The molten steel may be refined in a ladle prior to introduction between the casting rolls to form the casting pool by heating a steel charge and slag forming material in the ladle to form molten steel covered by a slag containing silicon, manganese and calcium oxides. The molten steel may be stirred by injecting an inert gas into it to cause desulphurization, and then injecting oxygen, to produce molten steel having the desired total oxygen content of at least 70 ppm, usually less than 250 ppm, and a free oxygen content between 20 and 60 ppm in the casting pool. As described above, the total oxygen content of the molten steel in the casting pool may be at least 100 ppm and the free oxygen content between 30 and 50 ppm. In this regard, we note that the total oxygen and free oxygen contents in the ladle are generally higher than in the casting pool, since both the total oxygen and free oxygen contents of the molten steel are directly related to its temperature, with these oxygen levels reduced with the lowering of the temperature in going from the ladle to the casting pool. The desulphurization may reduce the sulphur content of the molten steel to less than 0.01% by weight.

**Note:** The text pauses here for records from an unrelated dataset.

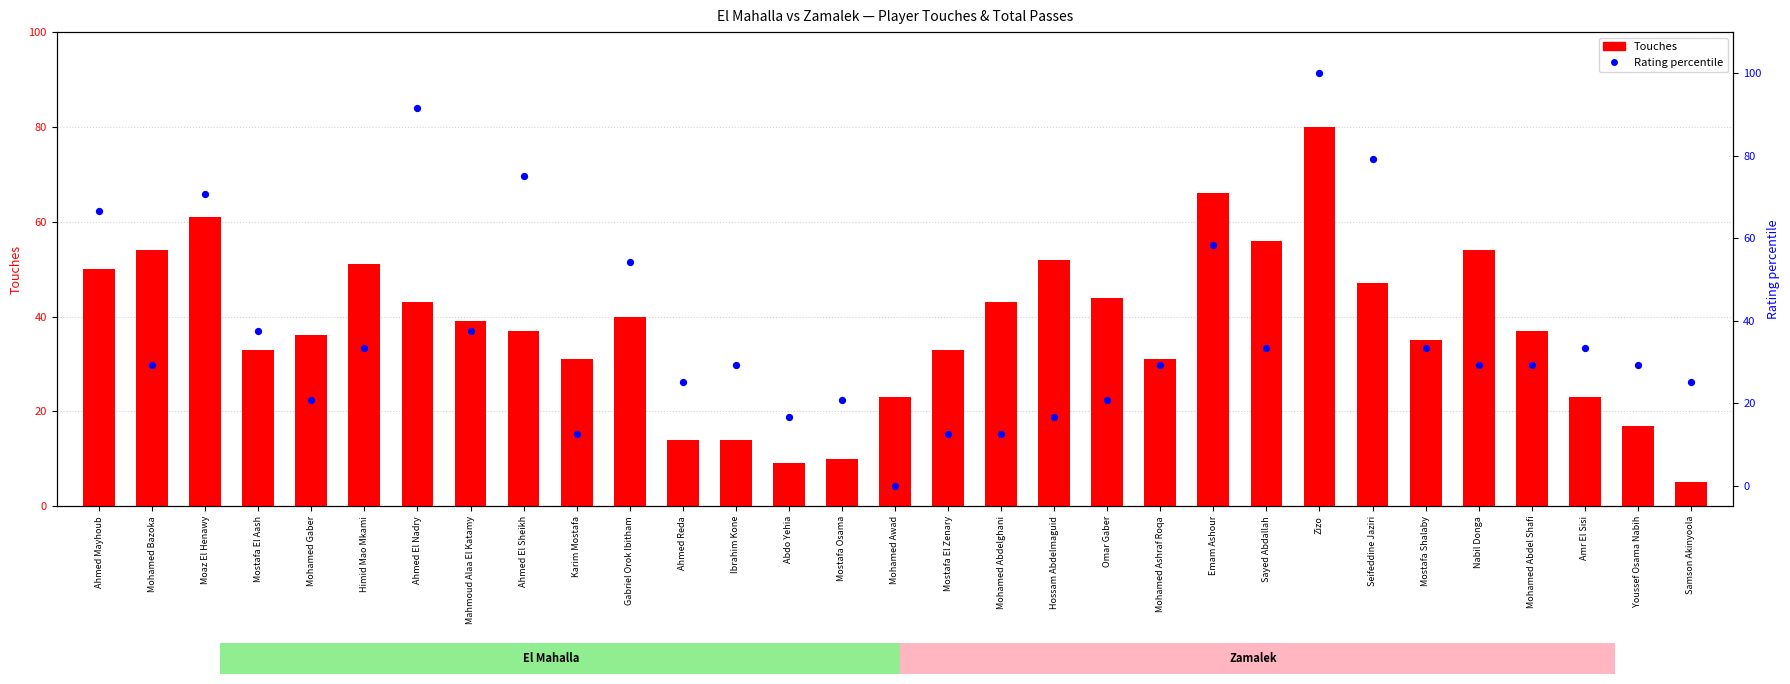

What is the total value across all series at Ibrahim Kone?

43.2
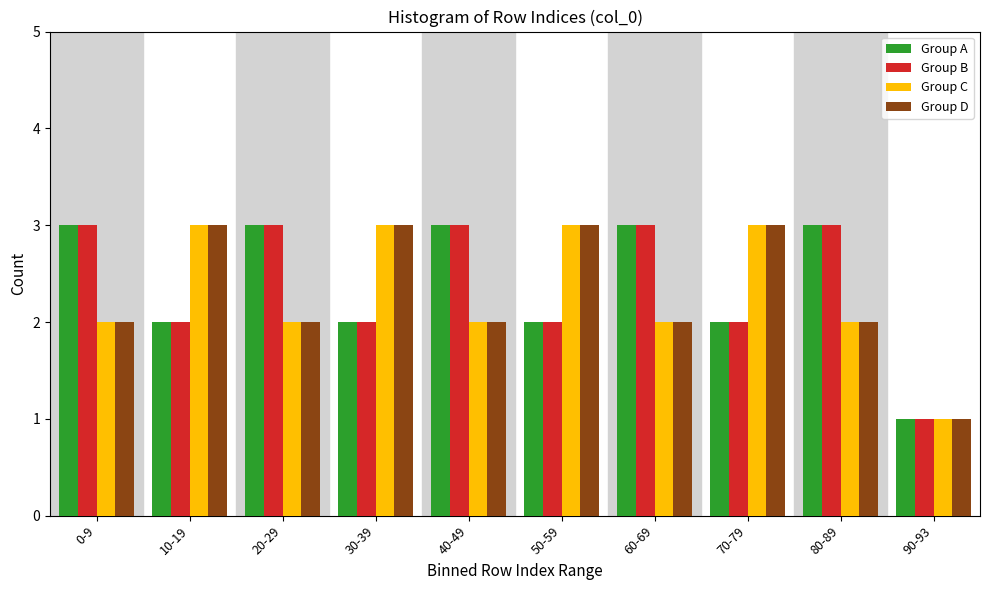

What is the sum of all Group A values?

24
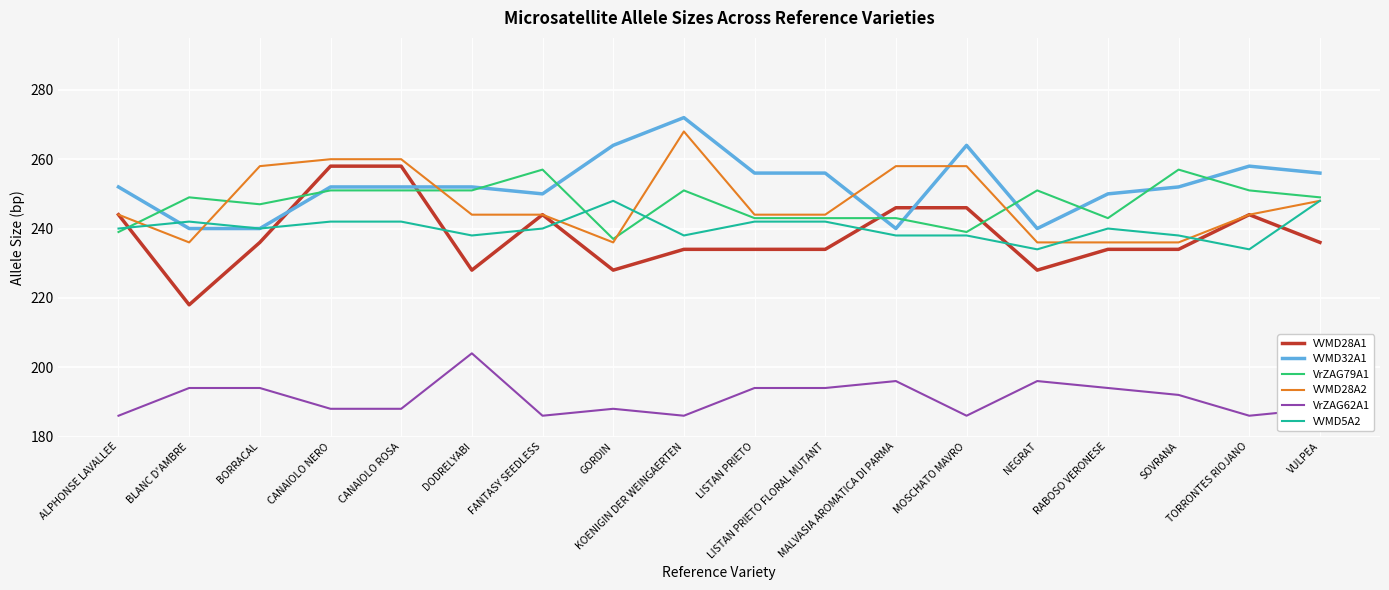

Reading left to right, what are all the values shown in this chart?

VVMD28A1: 244	218	236	258	258	228	244	228	234	234	234	246	246	228	234	234	244	236
VVMD32A1: 252	240	240	252	252	252	250	264	272	256	256	240	264	240	250	252	258	256
VrZAG79A1: 239	249	247	251	251	251	257	237	251	243	243	243	239	251	243	257	251	249
VVMD28A2: 244	236	258	260	260	244	244	236	268	244	244	258	258	236	236	236	244	248
VrZAG62A1: 186	194	194	188	188	204	186	188	186	194	194	196	186	196	194	192	186	188
VVMD5A2: 240	242	240	242	242	238	240	248	238	242	242	238	238	234	240	238	234	248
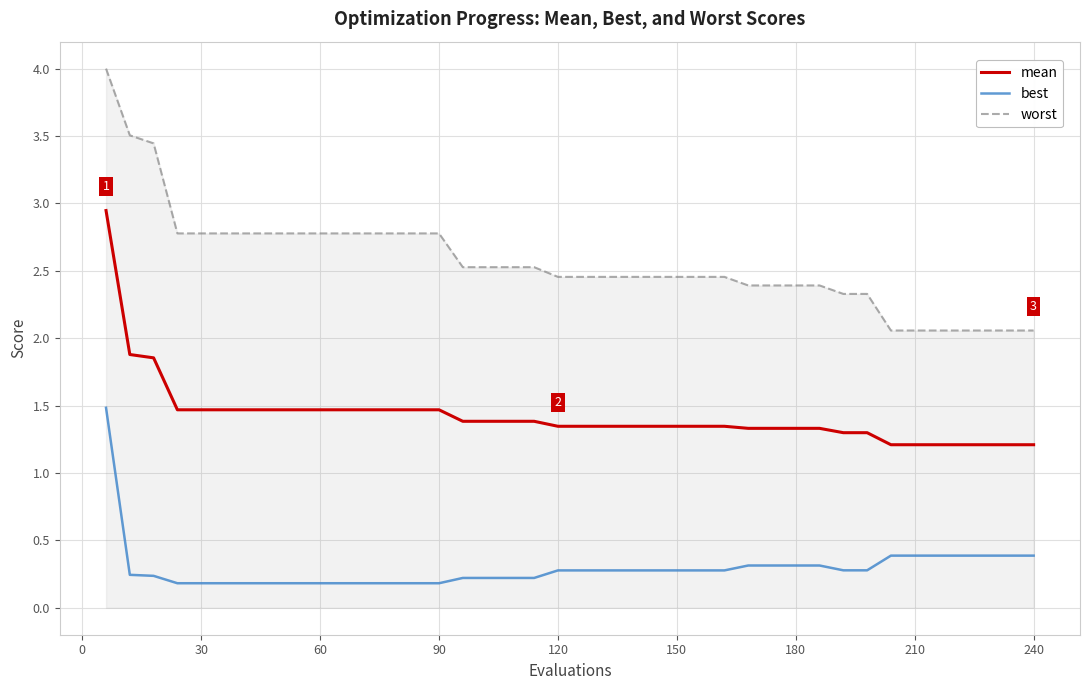

What is the difference between the maximum and minimum values in the mean series?

1.7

The thin steel strip produced by continuous twin roll casting as described above has a thickness of less than 5 mm and is formed of a cast steel containing solidified oxide inclusions. The distribution of the inclusions in the cast strip may be such that the surface regions of the strip to a depth of 2 microns from the outer faces contain solidified inclusions to a per unit area density of at least 120 inclusions/mm2.
The solidified steel may be a silicon/manganese killed steel and the oxide inclusions may comprise any one or more of MnO, SiO2 and Al2O3 inclusions. The inclusions typically may range in size between 2 and 12 microns, so that at least a majority of the inclusions are in that size range.
The method described above produces a unique steel high in oxygen content distributed in oxide inclusions. Specifically, the combination of the high oxygen content in the molten steel and the short residence time of the molten steel in the casting pool results in a thin steel strip with improved ductility properties.